Healthy urban environments and placemaking

Place is an important determinant of health and wellbeing. This programme of work focuses on how different aspects of the urban environment shape health and health inequalities, as well as how participation in decision-making around places can be strengthened. Our past and present work includes:

  • Generating and synthesising evidence around the impact of the built environment on health and health inequalities
  • Working with partners to promote the inclusion of health and wellbeing principles in planning, housing and regeneration strategies and practice
  • Responding to consultations and calls for evidence on relevant plans and strategies
  • Using Health Impact Assessments (HIA) to assess the potential health and wellbeing impacts of plans and strategies
  • Testing approaches and toolkits which enable meaningful participation in decision-making around regeneration and planning practice
  • Supporting communities and organisations to become more resilient in the face of climate change

Healthy Urban Planning

Healthy Urban Planning arose from the World Health Organisation (WHO) European Healthy Cities Project, a long-term international development initiative aiming to place health high on the agenda of decision-makers in city governments across Europe.

Effective planning practice can have a major impact on the lives of people within cities. The conditions in which people live and work, their access to facilities and services, their lifestyle and their ability to develop strong social networks are key health determinants that are influenced by the plans, policies and initiatives of urban planners and related professionals.

Work undertaken has sought to strengthen the processes for building health considerations into ‘non-health’ policies and plans, to generate and synthesise evidence about the relationships between placemaking and health and to influence development decisions across a range of scales. The built environment and health: an evidence review provides a summary of the recent literature on the links between the built environment and health and wellbeing. 

Read our blog: Reflections on the ‘Human Scale’ – a film about designing cities for people.

Health Impact Assessment

Health Impact Assessment (HIA) provides a systematic approach for assessing the positive and negative health and wellbeing impacts of a policy, plan or initiative, including how sub-groups of the population may be differentially impacted. Examples of where HIA has been used to consider potential health impacts include the proposed City Development Plan, the draft East End Development Strategy and Glasgow’s Local Housing Strategy 2011-2016. 

Community led-approaches to placemaking

There continues to be a need to increase community participation in decision-making around neighbourhood issues. We have been involved in assessing the impacts and efficacy of a number of approaches which aim to strengthen participation in local decision-making, including Participatory Budgeting, Street Auditing and the community-led development of vacant and derelict land.

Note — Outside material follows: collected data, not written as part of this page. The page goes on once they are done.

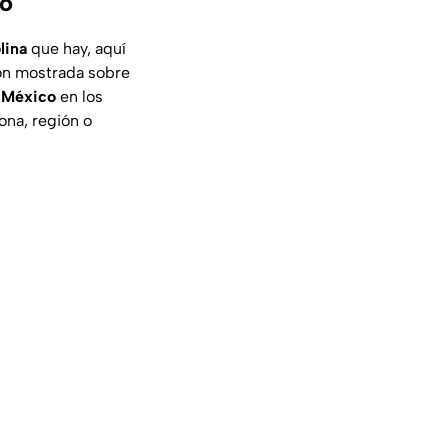
ro
lina
que hay, aquí
ión mostrada sobre
 México
en los
ona, región o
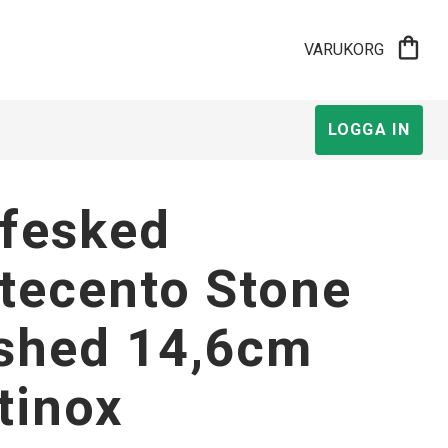
shopping_bag
VARUKORG
LOGGA IN
fesked
tecento Stone
shed 14,6cm
tinox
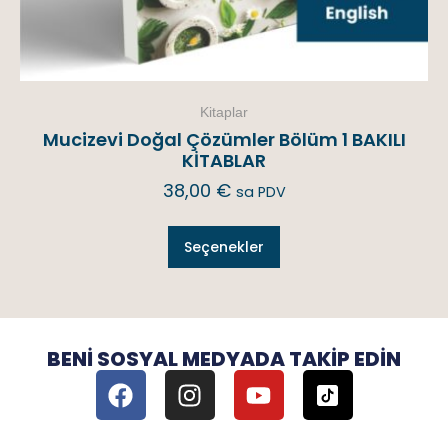
Kitaplar
Mucizevi Doğal Çözümler Bölüm 1 BAKILI
KİTABLAR
38,00
€
sa PDV
Seçenekler
BENI SOSYAL MEDYADA TAKIP EDIN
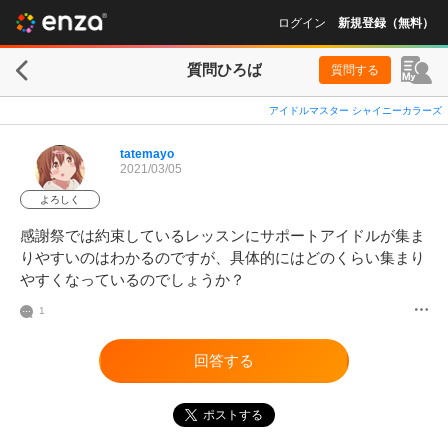
ログイン
新規登録（無料）
質問ひろば
質問する
アイドルマスター シャイニーカラーズ
tatemayo
2021/03/05
よろしく
感謝祭では約束しているレッスンにサポートアイドルが集ま
りやすいのはわかるのですが、具体的にはどのくらい集まり
やすくなっているのでしょうか？
1
回答する
ポストする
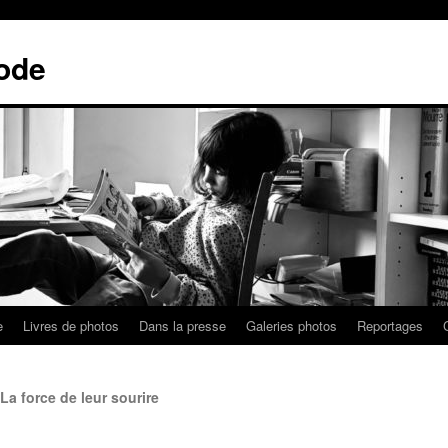
ode
e
Livres de photos
Dans la presse
Galeries photos
Reportages
a force de leur sourire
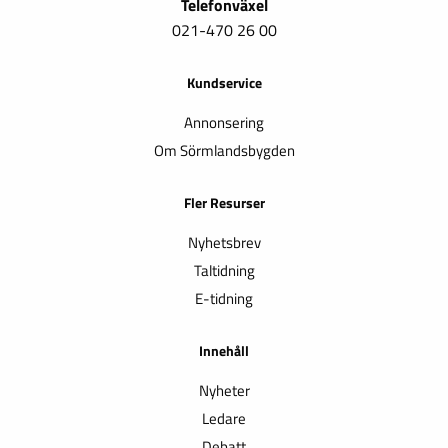
Telefonväxel
021-470 26 00
Kundservice
Annonsering
Om Sörmlandsbygden
Fler Resurser
Nyhetsbrev
Taltidning
E-tidning
Innehåll
Nyheter
Ledare
Debatt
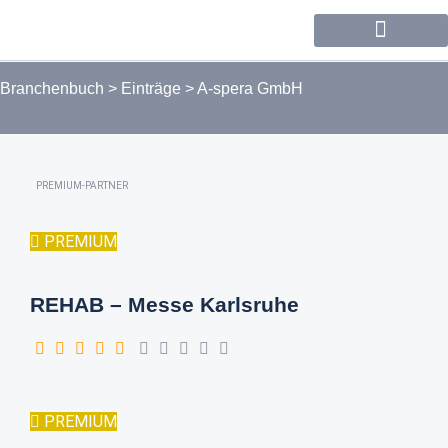
Forum / Community
Branchenbuch
>
Einträge
>
A-spera GmbH
PREMIUM-PARTNER
PREMIUM
REHAB – Messe Karlsruhe
PREMIUM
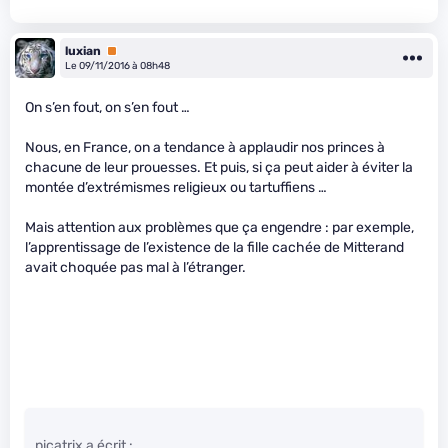
luxian
Premium
Le 09/11/2016 à 08h48
On s’en fout, on s’en fout …
Nous, en France, on a tendance à applaudir nos princes à
chacune de leur prouesses. Et puis, si ça peut aider à éviter la
montée d’extrémismes religieux ou tartuffiens …
Mais attention aux problèmes que ça engendre : par exemple,
l’apprentissage de l’existence de la fille cachée de Mitterand
avait choquée pas mal à l’étranger.
picatrix a écrit :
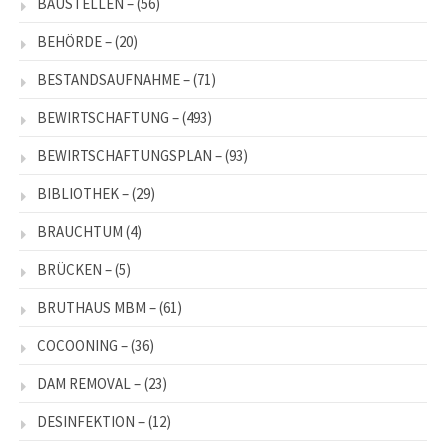
BAUSTELLEN –
(56)
BEHÖRDE –
(20)
BESTANDSAUFNAHME –
(71)
BEWIRTSCHAFTUNG –
(493)
BEWIRTSCHAFTUNGSPLAN –
(93)
BIBLIOTHEK –
(29)
BRAUCHTUM
(4)
BRÜCKEN –
(5)
BRUTHAUS MBM –
(61)
COCOONING –
(36)
DAM REMOVAL –
(23)
DESINFEKTION –
(12)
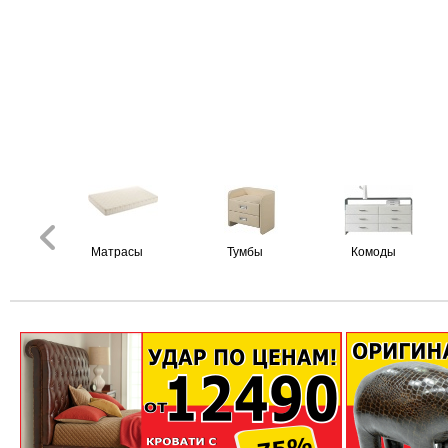
Матрасы
Тумбы
Комоды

The role of Participatory Budgeting (PB) was explored in Govanhill through the allocation of public funds to local people.

report on the effectiveness of the approach and the potential for PB to be rolled out more widely found that it was in keeping with the principles of community empowerment and localism, and that those involved valued the experience.  In Calton, a street audit was carried out to determine local priorities for the physical improvement of the area. These priorities were met with funding to deliver a series a number of small scale projects. An assessment of the effectiveness of the street audit was undertaken in 2013, and key lessons from the approach were summarised in a briefing paper

Local participation and leadership around neighbourhood regeneration has been possible through the delivery of Glasgow City Council’s Stalled Spaces initiative. Local groups are invited to bid for funding to develop plots of vacant and derelict land on a temporary basis. Research was undertaken with Stalled Spaces participants to assess the individual and community impacts of this funding. 

Weathering Change: Community resilience in the face of climate change

Weathering Change was an action research project delivered by the GCPH, Sniffergreenspace scotland and Glasgow City Council (GCC). Project partners explored how people and organisations in north Glasgow could work together to become more resilient in the face of climate change and other future challenges.

Three neighbouring areas were chosen as the geographical focus of the project: Lambhill; Possilpark; and Milton. The project involved working with statutory and third sector organisations to identify community priorities, with climate change in mind. Key learning has been drawn different aspects of the project, including community consultation, the approach taken to the delivery of the project, ways of working and reflections on how to build community resilience in the face of climate change.

Recommendations offered are intended for: local and statutory organisations in north Glasgow working together to address identified challenges; practitioners or researchers undertaking similar work/projects; and policy-makers interested in community resilience in the face of climate change.